**Exercise goal:** Please copy the thread between "It's not too" and "wow, thank you!", inclusive, substituting "This yields" for "Giving".

Question

Find the radius of convergence

\[ y= C_0\sum_{0}^{\infty}x^{2n} + C_1\sum_{0}^{\infty}x^{2n+1} \]

I keep getting stuck on this part of a problem, can someone work it out for me and show all the steps.
Thanks!

Answer 1

the constants are unimportant.
the radius of convergence of \(\sum_{n=0}^{\infty}x^n\) is \(|x|<1\) as it is a geometric series
i don't think it makes any difference that you split off the even and odd exponents, unless i am missing something

Answer 2

Well the book is saying that the answer is 1. I keep getting 0 (1/infty) when I do it.

Answer 3

can you show your work?

Answer 4

\[ \lim_{n \rightarrow \infty} | \frac{C_n}{C_{n+1}} | \]
\[ \lim_{n \rightarrow \infty} | \frac{x^{2n} + x^{2n+1}}{x^{2n+2} + x^{2n+3}} | \]
\[ \lim_{n \rightarrow \infty} | \frac{x^{2n}(1 + x)}{x^{2n}( x^2+ x^{3})} | \]
\[ \lim_{n \rightarrow \infty} | \frac{1 + x}{x^2+ x^{3}} | = 0\]

Answer 5

BTW the book shows that this should be \[ \frac{c_0 + c_1x}{1-x^2}\] Which I don't understand how they got that.

Answer 6

It's not too bad:
\[c_0 \sum_{n=0}^{\infty}x^{2n}+c_1 \sum_{n=0}^{\infty}x^{2n+1}=(c_0 + c_1 x)\sum_{n=0}^{\infty}x^{2n}\]
If |x| < 1 then:
\[\sum_{m=0}^{\infty}x^m=\frac{1}{1-x} \textrm{with }\sum_{m=0}^{\infty} \left( x^2\right)^m=\frac{1}{1-x^2} \textrm{for } |x|<1\]
Giving:
\[\frac{c_0+c_1 x}{1-x^2}\]

Answer 7

Oh wow, thank you!

(Extracted records)
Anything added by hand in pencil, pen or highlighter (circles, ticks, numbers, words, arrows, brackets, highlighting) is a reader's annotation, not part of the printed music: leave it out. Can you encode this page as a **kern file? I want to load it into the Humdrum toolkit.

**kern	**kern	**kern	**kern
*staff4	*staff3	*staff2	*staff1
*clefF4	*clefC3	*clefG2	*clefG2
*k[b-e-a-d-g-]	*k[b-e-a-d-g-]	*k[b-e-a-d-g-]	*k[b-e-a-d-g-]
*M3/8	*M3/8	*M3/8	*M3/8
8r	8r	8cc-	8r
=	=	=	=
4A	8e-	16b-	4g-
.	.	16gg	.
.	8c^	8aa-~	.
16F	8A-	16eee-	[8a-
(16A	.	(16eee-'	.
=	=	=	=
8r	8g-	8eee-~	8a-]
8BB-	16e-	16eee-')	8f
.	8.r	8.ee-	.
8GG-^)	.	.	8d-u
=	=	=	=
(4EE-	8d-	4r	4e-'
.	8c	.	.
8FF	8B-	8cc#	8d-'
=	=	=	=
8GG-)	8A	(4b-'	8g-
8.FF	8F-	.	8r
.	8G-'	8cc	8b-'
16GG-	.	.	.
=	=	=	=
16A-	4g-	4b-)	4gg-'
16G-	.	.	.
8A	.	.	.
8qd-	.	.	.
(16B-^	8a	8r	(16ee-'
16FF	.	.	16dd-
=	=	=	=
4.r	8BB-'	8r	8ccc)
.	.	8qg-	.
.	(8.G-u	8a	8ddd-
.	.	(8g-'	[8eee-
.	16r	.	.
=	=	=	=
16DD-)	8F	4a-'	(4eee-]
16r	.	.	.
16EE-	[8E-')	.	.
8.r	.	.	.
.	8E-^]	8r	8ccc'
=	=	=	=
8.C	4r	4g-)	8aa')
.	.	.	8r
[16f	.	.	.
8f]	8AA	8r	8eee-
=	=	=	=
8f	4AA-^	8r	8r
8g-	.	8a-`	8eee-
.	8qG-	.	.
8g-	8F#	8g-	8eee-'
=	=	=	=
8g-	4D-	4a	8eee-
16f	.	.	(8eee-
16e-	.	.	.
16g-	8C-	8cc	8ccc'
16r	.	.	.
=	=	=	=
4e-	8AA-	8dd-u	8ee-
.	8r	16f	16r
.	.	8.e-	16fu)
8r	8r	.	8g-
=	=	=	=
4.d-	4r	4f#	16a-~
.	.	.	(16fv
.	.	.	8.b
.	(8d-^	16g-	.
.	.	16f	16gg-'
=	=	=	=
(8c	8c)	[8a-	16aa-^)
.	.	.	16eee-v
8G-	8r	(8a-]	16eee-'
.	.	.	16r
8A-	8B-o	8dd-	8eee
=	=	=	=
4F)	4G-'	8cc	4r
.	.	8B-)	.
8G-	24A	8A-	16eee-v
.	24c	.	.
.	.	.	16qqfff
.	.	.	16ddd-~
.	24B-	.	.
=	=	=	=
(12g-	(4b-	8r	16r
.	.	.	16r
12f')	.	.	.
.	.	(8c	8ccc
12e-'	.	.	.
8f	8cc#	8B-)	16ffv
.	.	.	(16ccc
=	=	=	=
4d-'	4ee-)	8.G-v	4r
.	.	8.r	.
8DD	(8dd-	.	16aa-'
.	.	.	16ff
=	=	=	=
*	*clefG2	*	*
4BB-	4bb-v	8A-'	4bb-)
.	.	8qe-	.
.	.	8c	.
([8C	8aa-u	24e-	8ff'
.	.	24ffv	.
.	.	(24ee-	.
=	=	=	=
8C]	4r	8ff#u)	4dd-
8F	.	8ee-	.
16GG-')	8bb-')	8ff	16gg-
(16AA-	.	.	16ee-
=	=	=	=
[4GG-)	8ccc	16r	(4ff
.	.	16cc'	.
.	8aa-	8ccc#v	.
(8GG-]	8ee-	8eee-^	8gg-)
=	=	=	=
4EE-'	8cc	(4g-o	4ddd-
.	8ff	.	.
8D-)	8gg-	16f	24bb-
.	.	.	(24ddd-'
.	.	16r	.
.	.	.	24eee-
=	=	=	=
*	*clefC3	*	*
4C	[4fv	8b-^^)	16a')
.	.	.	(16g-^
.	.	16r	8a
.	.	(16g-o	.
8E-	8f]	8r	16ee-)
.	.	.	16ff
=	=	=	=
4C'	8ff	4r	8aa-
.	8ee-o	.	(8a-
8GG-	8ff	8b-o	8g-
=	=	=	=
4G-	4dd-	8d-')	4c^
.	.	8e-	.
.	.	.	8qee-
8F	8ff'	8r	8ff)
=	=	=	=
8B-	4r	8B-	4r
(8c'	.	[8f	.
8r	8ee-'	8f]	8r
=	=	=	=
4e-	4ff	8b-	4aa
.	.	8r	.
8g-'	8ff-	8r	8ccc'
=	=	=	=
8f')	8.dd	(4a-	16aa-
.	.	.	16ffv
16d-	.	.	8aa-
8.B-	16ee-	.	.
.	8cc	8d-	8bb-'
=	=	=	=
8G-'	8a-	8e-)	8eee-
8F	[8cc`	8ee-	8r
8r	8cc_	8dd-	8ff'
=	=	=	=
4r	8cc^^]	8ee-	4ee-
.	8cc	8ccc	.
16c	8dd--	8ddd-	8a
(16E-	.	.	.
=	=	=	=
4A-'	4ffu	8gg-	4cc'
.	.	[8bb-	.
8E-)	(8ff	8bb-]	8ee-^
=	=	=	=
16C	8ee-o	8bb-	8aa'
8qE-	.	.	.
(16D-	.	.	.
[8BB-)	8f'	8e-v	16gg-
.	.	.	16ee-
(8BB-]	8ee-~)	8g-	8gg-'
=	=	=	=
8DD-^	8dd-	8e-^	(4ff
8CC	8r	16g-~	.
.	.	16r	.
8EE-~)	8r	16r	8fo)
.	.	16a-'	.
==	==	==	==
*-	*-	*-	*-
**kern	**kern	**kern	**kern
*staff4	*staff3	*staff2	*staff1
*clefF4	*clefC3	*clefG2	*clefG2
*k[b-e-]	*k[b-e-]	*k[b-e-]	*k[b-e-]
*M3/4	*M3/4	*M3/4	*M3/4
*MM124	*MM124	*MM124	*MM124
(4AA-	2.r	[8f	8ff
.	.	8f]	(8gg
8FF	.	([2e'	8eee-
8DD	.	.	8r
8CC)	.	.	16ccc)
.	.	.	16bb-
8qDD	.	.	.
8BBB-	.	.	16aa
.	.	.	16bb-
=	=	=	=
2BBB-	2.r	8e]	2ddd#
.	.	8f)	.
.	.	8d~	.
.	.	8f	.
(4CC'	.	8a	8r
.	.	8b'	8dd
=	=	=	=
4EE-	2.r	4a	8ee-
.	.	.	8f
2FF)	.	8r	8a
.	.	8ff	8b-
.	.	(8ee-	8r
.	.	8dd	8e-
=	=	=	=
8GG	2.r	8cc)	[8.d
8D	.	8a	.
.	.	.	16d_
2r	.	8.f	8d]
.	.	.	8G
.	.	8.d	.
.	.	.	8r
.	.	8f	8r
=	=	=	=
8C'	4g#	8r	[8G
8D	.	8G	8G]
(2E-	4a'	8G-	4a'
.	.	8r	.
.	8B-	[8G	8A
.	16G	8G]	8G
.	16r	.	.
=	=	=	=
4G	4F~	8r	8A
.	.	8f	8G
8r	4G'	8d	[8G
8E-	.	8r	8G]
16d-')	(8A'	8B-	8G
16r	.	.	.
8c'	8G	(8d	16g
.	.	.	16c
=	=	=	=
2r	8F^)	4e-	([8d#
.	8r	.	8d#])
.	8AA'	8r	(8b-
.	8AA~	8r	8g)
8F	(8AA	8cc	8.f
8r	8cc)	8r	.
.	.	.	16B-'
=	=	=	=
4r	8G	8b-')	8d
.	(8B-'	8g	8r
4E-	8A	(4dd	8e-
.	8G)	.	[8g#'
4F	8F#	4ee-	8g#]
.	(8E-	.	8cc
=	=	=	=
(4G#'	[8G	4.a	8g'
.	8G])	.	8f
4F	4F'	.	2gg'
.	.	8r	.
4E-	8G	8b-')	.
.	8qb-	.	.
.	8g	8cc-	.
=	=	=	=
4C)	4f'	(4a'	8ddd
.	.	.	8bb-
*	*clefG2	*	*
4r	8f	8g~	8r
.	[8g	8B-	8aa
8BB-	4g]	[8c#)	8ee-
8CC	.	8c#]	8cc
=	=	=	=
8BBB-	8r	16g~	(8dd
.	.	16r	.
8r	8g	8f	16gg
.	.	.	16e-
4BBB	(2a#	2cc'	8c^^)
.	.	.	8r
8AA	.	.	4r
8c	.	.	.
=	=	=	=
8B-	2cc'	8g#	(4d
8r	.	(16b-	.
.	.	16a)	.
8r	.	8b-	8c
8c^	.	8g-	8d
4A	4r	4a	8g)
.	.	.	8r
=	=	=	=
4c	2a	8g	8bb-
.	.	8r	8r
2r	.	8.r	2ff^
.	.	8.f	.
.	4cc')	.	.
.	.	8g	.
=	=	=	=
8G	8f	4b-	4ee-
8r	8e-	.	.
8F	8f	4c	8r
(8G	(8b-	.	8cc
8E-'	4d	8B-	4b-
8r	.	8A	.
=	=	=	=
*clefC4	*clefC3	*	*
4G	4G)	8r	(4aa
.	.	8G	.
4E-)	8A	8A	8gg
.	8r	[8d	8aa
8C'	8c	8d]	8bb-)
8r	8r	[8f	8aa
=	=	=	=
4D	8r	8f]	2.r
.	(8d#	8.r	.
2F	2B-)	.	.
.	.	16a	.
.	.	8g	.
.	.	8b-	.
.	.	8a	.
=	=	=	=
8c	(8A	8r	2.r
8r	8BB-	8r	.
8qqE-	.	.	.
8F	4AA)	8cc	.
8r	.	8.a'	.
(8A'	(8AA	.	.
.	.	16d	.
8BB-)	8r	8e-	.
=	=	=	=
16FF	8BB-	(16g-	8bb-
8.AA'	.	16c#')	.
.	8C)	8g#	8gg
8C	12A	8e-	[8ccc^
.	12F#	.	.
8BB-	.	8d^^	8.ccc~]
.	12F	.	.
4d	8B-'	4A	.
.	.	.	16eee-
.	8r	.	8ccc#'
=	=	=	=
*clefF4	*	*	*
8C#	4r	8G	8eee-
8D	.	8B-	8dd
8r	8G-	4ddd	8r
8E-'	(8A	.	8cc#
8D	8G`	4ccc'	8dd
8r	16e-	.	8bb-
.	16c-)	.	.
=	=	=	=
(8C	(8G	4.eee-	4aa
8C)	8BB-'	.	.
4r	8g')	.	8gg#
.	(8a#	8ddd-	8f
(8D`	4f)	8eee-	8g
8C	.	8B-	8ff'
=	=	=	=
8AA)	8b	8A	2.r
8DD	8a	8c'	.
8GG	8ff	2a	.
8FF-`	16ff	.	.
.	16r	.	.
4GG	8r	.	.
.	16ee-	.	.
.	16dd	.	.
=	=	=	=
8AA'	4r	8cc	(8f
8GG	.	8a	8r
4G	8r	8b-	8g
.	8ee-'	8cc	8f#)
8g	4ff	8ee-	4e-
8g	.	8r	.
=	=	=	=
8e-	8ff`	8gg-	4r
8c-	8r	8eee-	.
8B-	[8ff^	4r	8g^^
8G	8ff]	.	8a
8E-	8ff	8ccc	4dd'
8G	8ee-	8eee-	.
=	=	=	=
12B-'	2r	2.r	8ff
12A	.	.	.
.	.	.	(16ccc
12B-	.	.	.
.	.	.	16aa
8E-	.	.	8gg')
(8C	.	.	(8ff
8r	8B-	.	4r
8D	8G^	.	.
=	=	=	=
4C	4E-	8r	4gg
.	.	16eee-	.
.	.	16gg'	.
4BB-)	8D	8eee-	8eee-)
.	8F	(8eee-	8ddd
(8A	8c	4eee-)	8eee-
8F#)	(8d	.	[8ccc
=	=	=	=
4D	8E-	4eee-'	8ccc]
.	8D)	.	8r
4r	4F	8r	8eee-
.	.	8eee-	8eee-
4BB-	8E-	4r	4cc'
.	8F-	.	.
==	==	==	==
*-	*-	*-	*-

**Written reply:**
It's not too bad:
\[c_0 \sum_{n=0}^{\infty}x^{2n}+c_1 \sum_{n=0}^{\infty}x^{2n+1}=(c_0 + c_1 x)\sum_{n=0}^{\infty}x^{2n}\]
If |x| < 1 then:
\[\sum_{m=0}^{\infty}x^m=\frac{1}{1-x} \textrm{with }\sum_{m=0}^{\infty} \left( x^2\right)^m=\frac{1}{1-x^2} \textrm{for } |x|<1\]
This yields:
\[\frac{c_0+c_1 x}{1-x^2}\]

Answer 7

Oh wow, thank you!